What about uncured and nitrite-free labeled meats?
It’s important to note that “nitrate-free” and “uncured meat” isn’t always better. As Charlotte Vallaeys, senior food and nutrition policy analyst at Consumer report shares: “No nitrites’ doesn’t mean no nitrites…instead, it means that the nitrates and nitrites used to “cure”—or preserve and flavor—meat come from celery or other natural sources, not synthetic ones.” In fact, their chemical compositions are pretty much the same and have similar health effects. Note: Research is currently ongoing around the health impacts “natural” preservatives, such as celery powder, have on consumers.

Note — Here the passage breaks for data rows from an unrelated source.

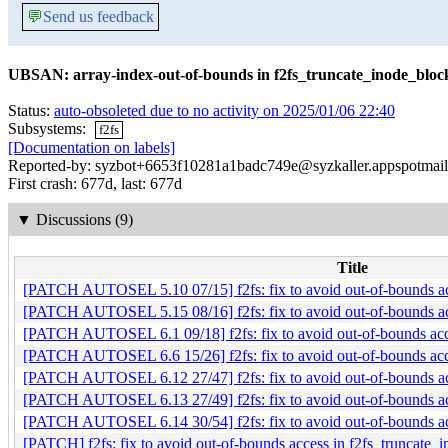
💬
Send us feedback
UBSAN: array-index-out-of-bounds in f2fs_truncate_inode_bloc
Status:
auto-obsoleted due to no activity on 2025/01/06 22:40
Subsystems:
f2fs
[Documentation on labels]
Reported-by: syzbot+6653f10281a1badc749e@syzkaller.appspotmai
First crash: 677d, last: 677d
▼
Discussions (9)
Title
[PATCH AUTOSEL 5.10 07/15] f2fs: fix to avoid out-of-bounds acc
[PATCH AUTOSEL 5.15 08/16] f2fs: fix to avoid out-of-bounds acc
[PATCH AUTOSEL 6.1 09/18] f2fs: fix to avoid out-of-bounds acce
[PATCH AUTOSEL 6.6 15/26] f2fs: fix to avoid out-of-bounds acce
[PATCH AUTOSEL 6.12 27/47] f2fs: fix to avoid out-of-bounds acc
[PATCH AUTOSEL 6.13 27/49] f2fs: fix to avoid out-of-bounds acc
[PATCH AUTOSEL 6.14 30/54] f2fs: fix to avoid out-of-bounds acc
[PATCH] f2fs: fix to avoid out-of-bounds access in f2fs_truncate_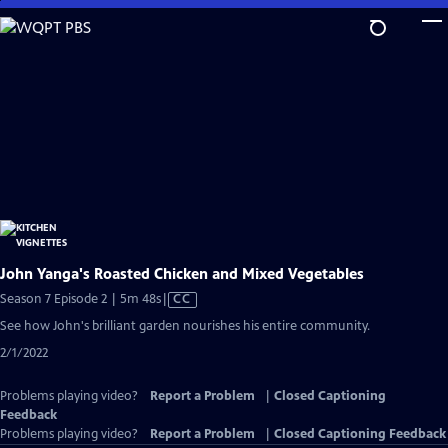
Skip
to
Main
Content
John Yanga's Roasted Chicken and Mixed Vegetables
Video
Season 7 Episode 2 | 5m 48s
|
CC
has
See how John's brilliant garden nourishes his entire community.
Closed
2/1/2022
Captions
Problems playing video?
Report a Problem
|
Closed Captioning
Feedback
Problems playing video?
Report a Problem
|
Closed Captioning Feedback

Should I never eat processed meat again?
I think it’s important to note here that “studies on processed meat consumption in humans are all observational in nature. They show that people who eat processed meat are more likely to get these diseases, but they can not prove that the processed meat caused them.” Or as one study put it, “colon cancer is altered depending on dietary pattern rather than simply the consumption of a particular food.”
As with most ongoing research, nothing is black or white and many factors (dietary patterns, genetics, sex, geographic location, etc.) need to be factored in before making a conclusive blanket statement.
However, as shares Frank B. Hu, MD, PhD, Professor and Chair, Department of Nutrition, Harvard T.H. Chan School of Public Health, “the current evidence suggests the higher intake of processed meat, the higher the risk of chronic diseases and mortality.”
The good news? It seems as though eating small amounts of processed meats every so often, once or twice a month, is unlikely to have an appreciable health impact.
My goal in sharing all this isn’t to convince you to never eat processed meats again. Whether you decide to avoid processed meats altogether or simply limit your intake, is a personal decision. Personally, my husband and I have decided (made the choice) to remove processed meats from our diet as much as possible. We will of course be flexible and make exceptions (we aren’t “scared” that a hot dog or slice of ham every so often will harm us in the long run) but processed meats (deli, ham, sausage, etc.) will no longer be part of our staple diet.